# Think a bass will wreck it?



## TheCream (Mar 19, 2009)

I hope so. Don't even care if it's one fish and the fly is retired. I chose colors to try to make this one mimic a baby mallard.


----------



## SMBHooker (Jan 3, 2008)

You recent fly creations at just unbelievable. I too would love to see what it looked like after a 4-5 lb has hit that.


----------



## wabi (Jun 14, 2008)

That's a work of art! 
If you toss it on the water I hope any bass that sees it is big, mean, and hungry!


----------



## maumeeriverflies (Feb 11, 2014)

Love tying stuff like this with deer hair... Never tried a bird or duck. RUSuperfly (Pat Cohen) ties patterns like this, they are sweet!!! Nice work!


----------



## kingofamberley (Jul 11, 2012)

Hahaha oh man I hope so! That is awesome Cream!


----------



## Mr. A (Apr 23, 2012)

Wow!
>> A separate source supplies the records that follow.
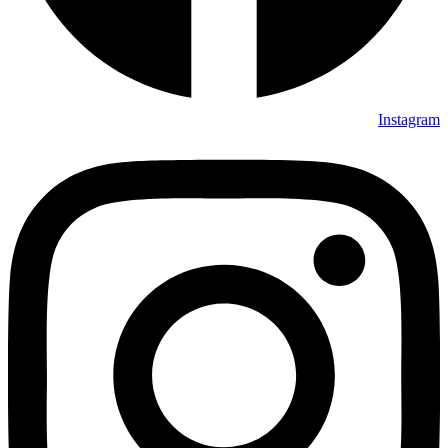
Instagram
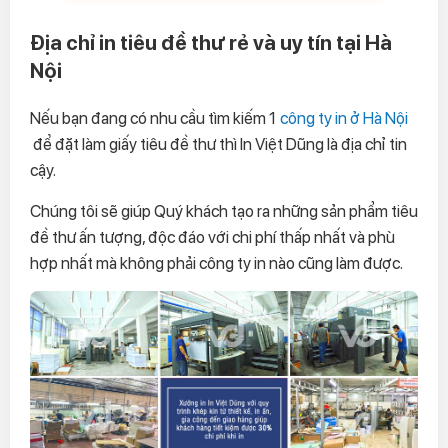
Địa chỉ in tiêu đề thư rẻ và uy tín tại Hà
Nội
Nếu bạn đang có nhu cầu tìm kiếm 1
công ty in ở Hà Nội
để đặt làm giấy tiêu đề thư thì In Việt Dũng là địa chỉ tin
cậy.
Chúng tôi sẽ giúp Quý khách tạo ra những sản phẩm tiêu
đề thư ấn tượng, độc đáo với chi phí thấp nhất và phù
hợp nhất mà không phải công ty in nào cũng làm được.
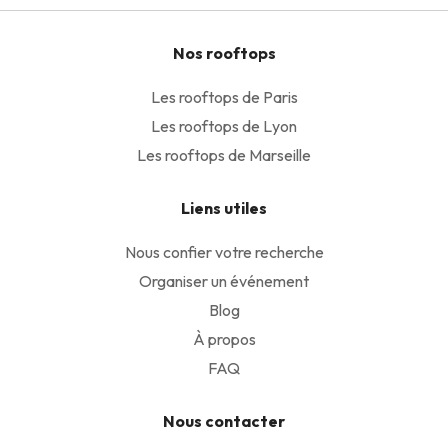
Nos rooftops
Les rooftops de Paris
Les rooftops de Lyon
Les rooftops de Marseille
Liens utiles
Nous confier votre recherche
Organiser un événement
Blog
À propos
FAQ
Nous contacter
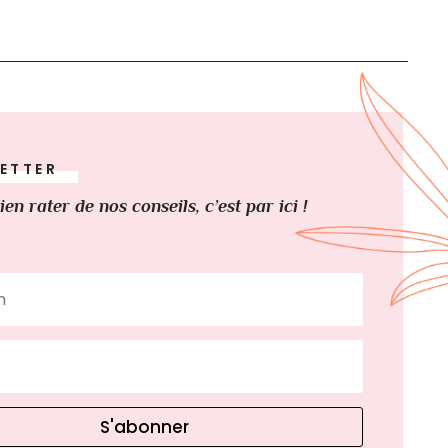
ETTER
ien rater de nos conseils, c’est par ici !
S'abonner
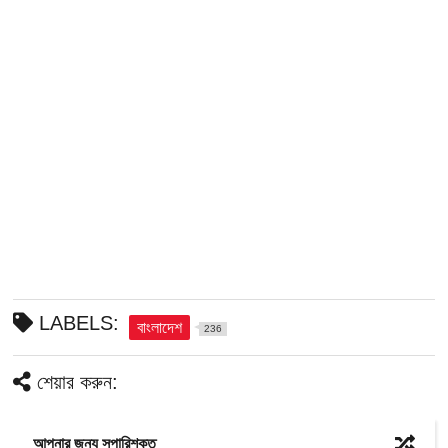
LABELS:
বাংলাদেশ
236
শেয়ার করুন:
আপনার জন্য সুপারিশকৃত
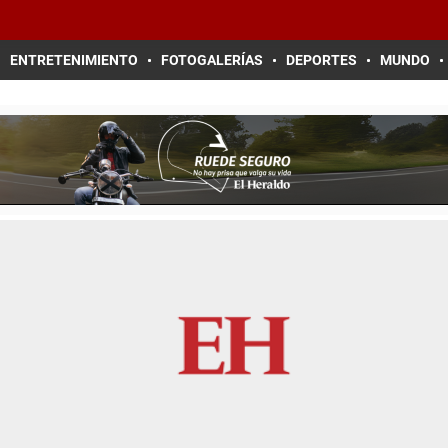
ENTRETENIMIENTO
FOTOGALERÍAS
DEPORTES
MUNDO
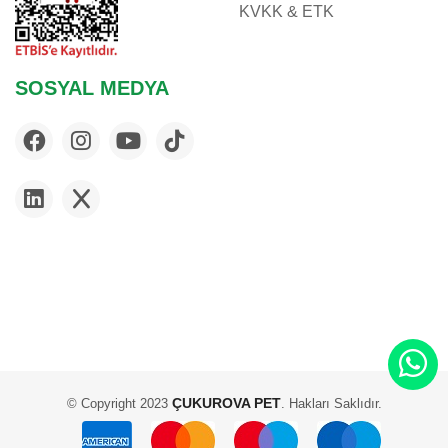
KVKK & ETK
SOSYAL MEDYA
ÇUKUROVA PET
© Copyright 2023
. Hakları Saklıdır.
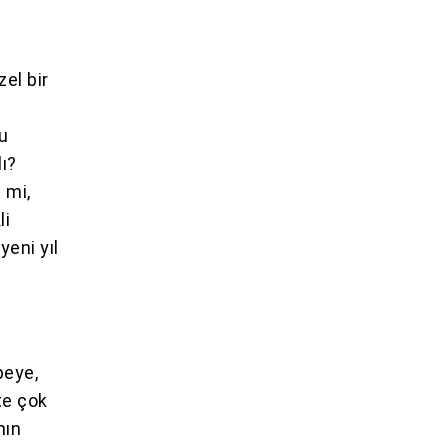
el bir
lu
lı?
 mi,
li
yeni yıl
peye,
te çok
nın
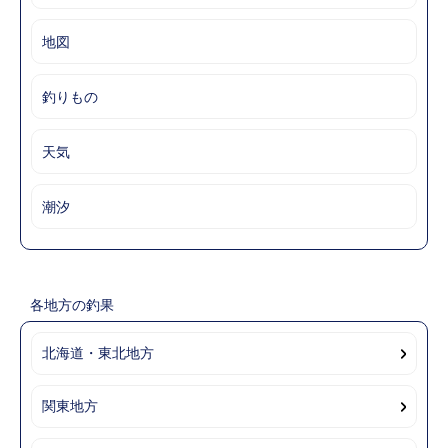
地図
釣りもの
天気
潮汐
各地方の釣果
北海道・東北地方
関東地方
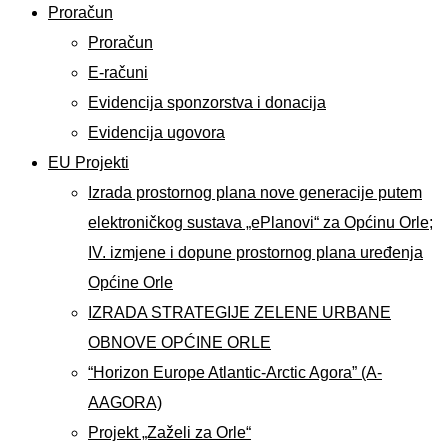
Proračun
Proračun
E-računi
Evidencija sponzorstva i donacija
Evidencija ugovora
EU Projekti
Izrada prostornog plana nove generacije putem
elektroničkog sustava „ePlanovi“ za Općinu Orle;
IV. izmjene i dopune prostornog plana uređenja
Općine Orle
IZRADA STRATEGIJE ZELENE URBANE
OBNOVE OPĆINE ORLE
“Horizon Europe Atlantic-Arctic Agora” (A-
AAGORA)
Projekt „Zaželi za Orle“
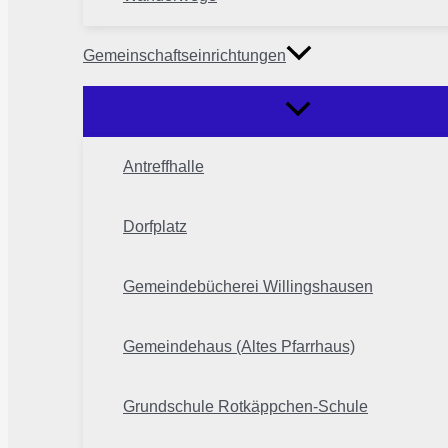
Gemeinschaftseinrichtungen
Antreffhalle
Dorfplatz
Gemeindebücherei Willingshausen
Gemeindehaus (Altes Pfarrhaus)
Grundschule Rotkäppchen-Schule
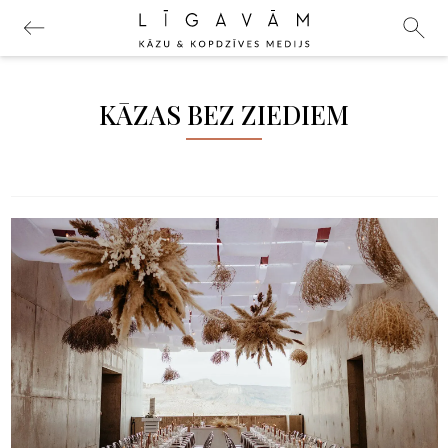
KĀZAS BEZ ZIEDIEM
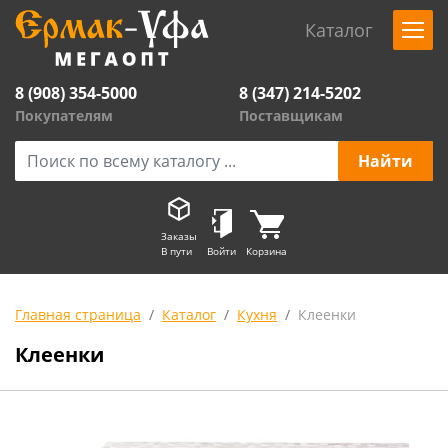
Каталог
8 (908) 354-5000
8 (347) 214-5202
Покупателям
Поставщикам
Заказы
В пути
Войти
Корзина
Главная страница
Каталог
Кухня
Клеенки
Клеенки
Simply amazing work!

Mr. A


----------



## Tekneek (Jul 23, 2009)

Killer tying! I'd put that thing on the grill!


----------



## flyman01 (Jan 23, 2013)

You are a true artist of fly tying with talent second to none. I have been around this sport for a while and your creations are some of the best that I have seen. Well done.


----------



## TheCream (Mar 19, 2009)

flyman01 said:


> You are a true artist of fly tying with talent second to none. I have been around this sport for a while and your creations are some of the best that I have seen. Well done.


Too kind, but thank you.


----------



## Riverbum (Jan 27, 2013)

I bet you get a chance to find out 
Awesome work sir.


----------



## dugworm (May 23, 2008)

Unique, beautiful work for sure! I'll expect a report.


----------



## Dolomieu (Aug 19, 2008)

Yes, any black bass, muskie, pike, or even big brown trout would inhale that thing! It is a deerhair articulated masterpiece! What a tie!

posted using Outdoor Hub Campfire


----------



## yakfish (Mar 13, 2005)

Beautiful work of art right there! Fantastic work!


----------